Answer these from the Tika issue report below:
1. Which version does the issue affect?
2. Which component is it filed under?
3. What response does Tika return when the passed file URL produces a 3xx status code?

TEXT
====

You are viewing a plain text version of this content. The canonical link for it is here.
Posted to dev@tika.apache.org by "Mohsen (JIRA)" <ji...@apache.org> on 2018/09/05 15:31:00 UTC

[jira] [Created] (TIKA-2724) Tika does not recognize http 3xx error codes when passed fileUrl

Mohsen created TIKA-2724:
----------------------------

             Summary: Tika does not recognize http 3xx error codes when passed fileUrl
                 Key: TIKA-2724
                 URL: https://issues.apache.org/jira/browse/TIKA-2724
             Project: Tika
          Issue Type: Bug
          Components: server
    Affects Versions: 1.18
            Reporter: Mohsen


When the {{fileUrl}} passed to the Tika server results in a 3xx http status code, Tika happily returns a 200 response.

====

AVAILABLE DATA
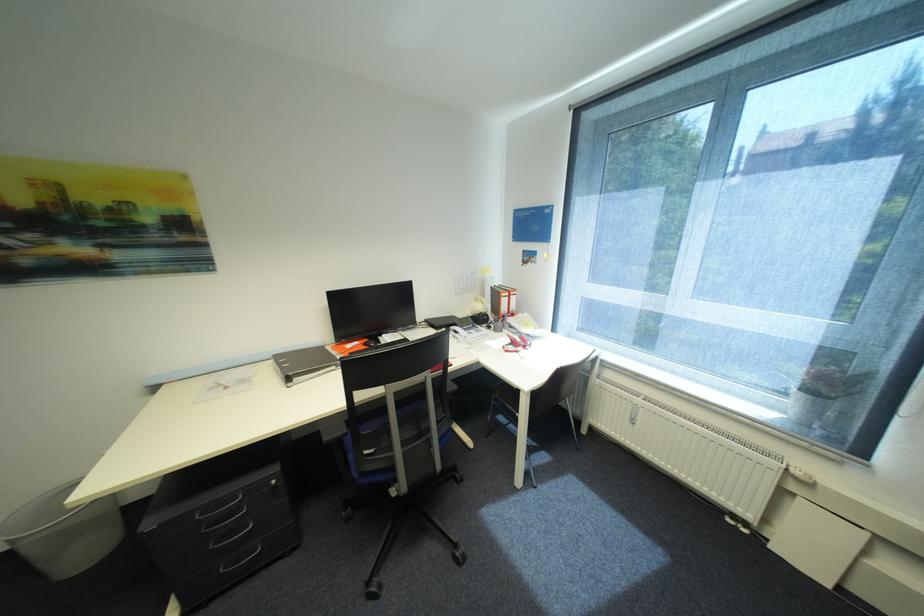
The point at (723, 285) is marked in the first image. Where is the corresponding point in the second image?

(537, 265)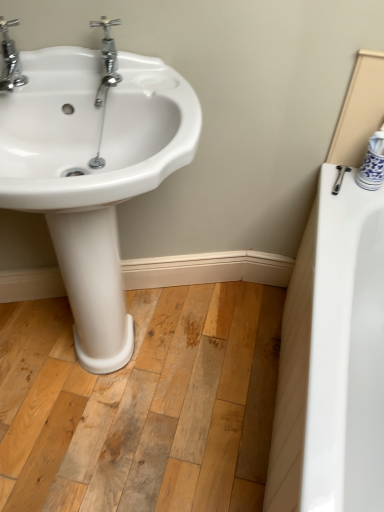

====

COMPLETED TASK
1. 1.18
2. server
3. a 200 response